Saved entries
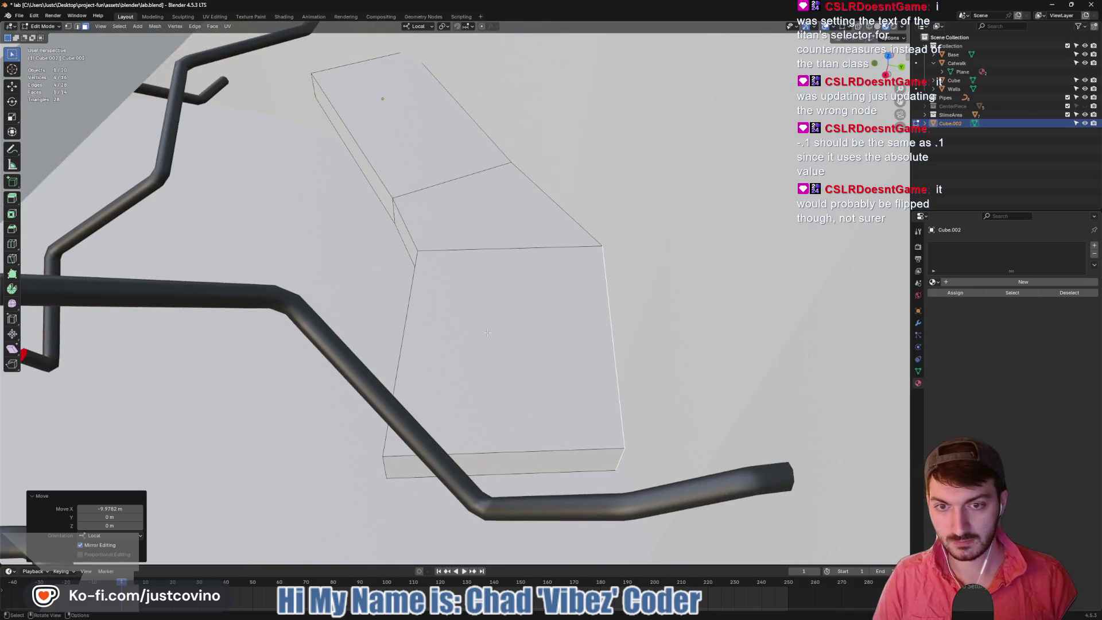
left_click(505, 350)
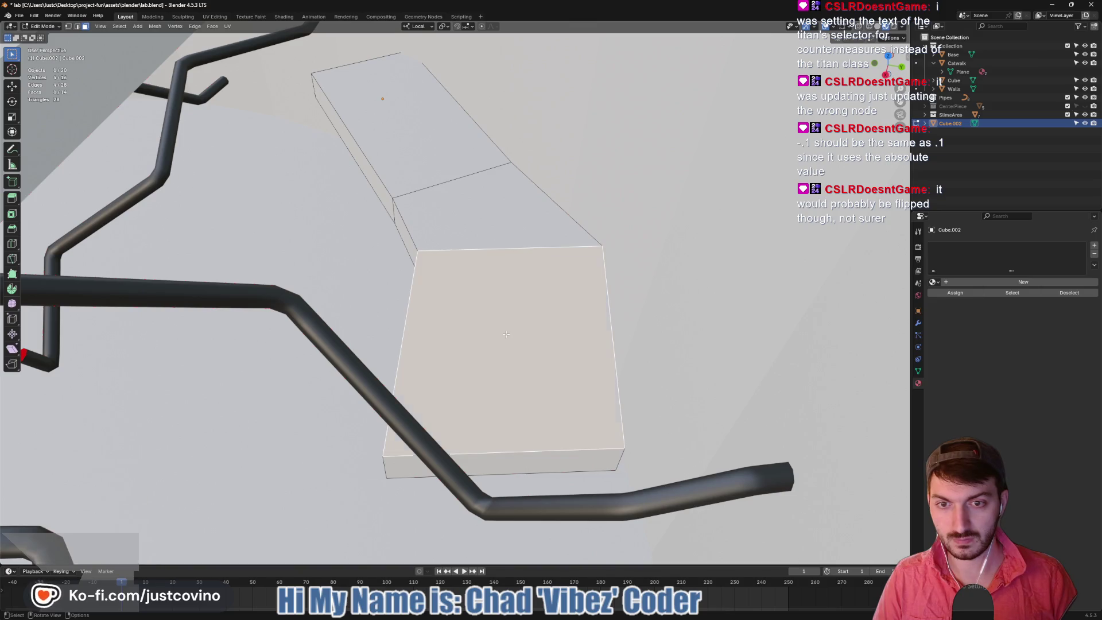
mouse_move(507, 367)
middle_mouse_down()
mouse_move(426, 383)
mouse_move(517, 381)
middle_mouse_up()
left_click(426, 383, "shift")
left_click(516, 381, "shift")
scroll(548, 387, "up", 5)
scroll(548, 387, "down", 5)
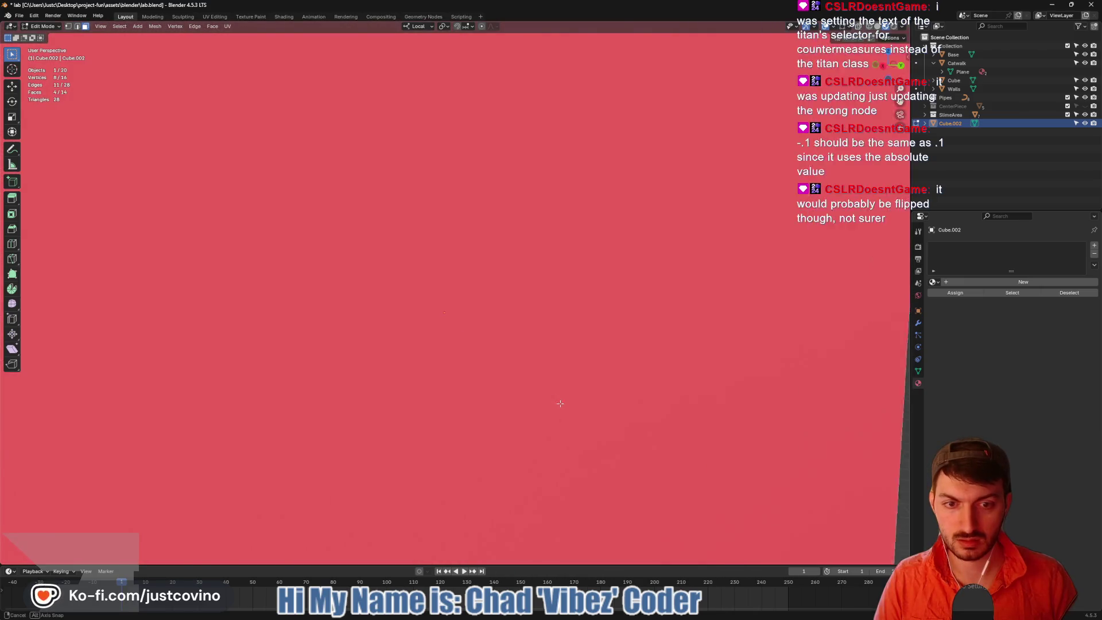
Add the right end face and delete the five selected faces
mouse_move(631, 413)
middle_mouse_down()
mouse_move(652, 418)
mouse_move(570, 427)
mouse_move(543, 349)
middle_mouse_up()
left_click(570, 427, "shift")
key("x")
left_click(571, 438)
Fill the slab's open end with a new face between two corner vertices
left_click(561, 295)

WORK REQUIRED | Repeat all the data as it stands, dropping any images it holds.

ANSWER TO THE EXERCISE |
left_click(505, 350)
mouse_move(507, 367)
middle_mouse_down()
mouse_move(426, 383)
mouse_move(517, 381)
middle_mouse_up()
left_click(426, 383, "shift")
left_click(516, 381, "shift")
scroll(548, 387, "up", 5)
scroll(548, 387, "down", 5)
Add the right end face and delete the five selected faces
mouse_move(631, 413)
middle_mouse_down()
mouse_move(652, 418)
mouse_move(570, 427)
mouse_move(543, 349)
middle_mouse_up()
left_click(570, 427, "shift")
key("x")
left_click(571, 438)
Fill the slab's open end with a new face between two corner vertices
left_click(561, 295)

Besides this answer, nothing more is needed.